# [What is being asked]
Can you write out the passage of the Ancelotti article from "Nothing but a" to "from Juve’s grasp." word for word?

# [Provided text]
····················

Un maiale non può allenare: Carlo Ancelotti’s troubled time at Juventus

Carlo Ancelotti’s troubled time at Juventus

It was the final day of the 1999/00 Serie A season and as torrential rain and wind battered the Renato Curi stadium, Carlo Ancelotti and his Juventus side were engulfed in a storm of their own making.

Nothing but a victory would do for the Bianconeri against Perugia, having inexplicably found themselves dragged into a title dogfight after surrendering the nine-point lead they held over Lazio in April. Having lost just one of their opening 26 Serie A matches, Ancelotti’s men had misfired at the season’s closing stage, allowing Lazio to leapfrog them on the final day; failure to defeat I Grifoni would see the title slip from Juve’s grasp.

Pre-match optimism unravelled as a blue sky gave way to a biblical downpour and a thoroughly miserable day for the Old Lady. Referee Pierluigi Collina deliberated for a full 82 minutes before finally deciding to go ahead with the second half on a badly waterlogged playing surface, and Alessandro Calori’s goal for Perugia put the finishing touches on a late-season collapse by Juventus that few would have thought possible weeks before.

····················

# [Recorded information]

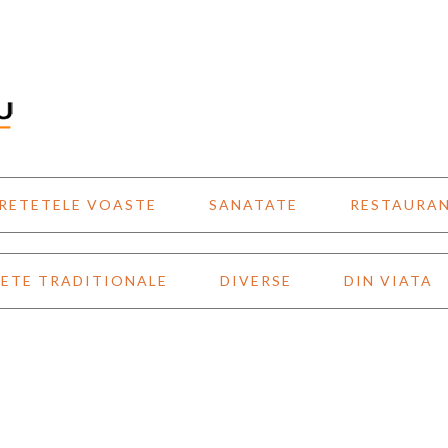
RETETELE VOASTE
SANATATE
RESTAURA
ETE TRADITIONALE
DIVERSE
DIN VIATA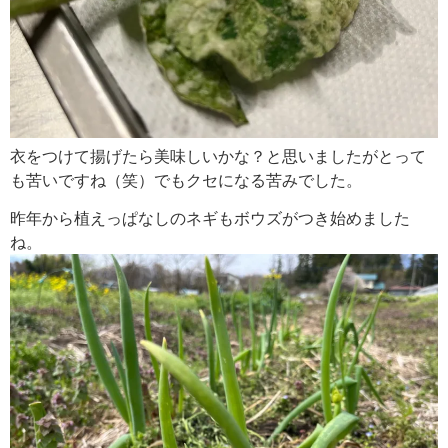
衣をつけて揚げたら美味しいかな？と思いましたがとって
も苦いですね（笑）でもクセになる苦みでした。
昨年から植えっぱなしのネギもボウズがつき始めました
ね。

····················

# [Exercise result]
Nothing but a victory would do for the Bianconeri against Perugia, having inexplicably found themselves dragged into a title dogfight after surrendering the nine-point lead they held over Lazio in April. Having lost just one of their opening 26 Serie A matches, Ancelotti’s men had misfired at the season’s closing stage, allowing Lazio to leapfrog them on the final day; failure to defeat I Grifoni would see the title slip from Juve’s grasp.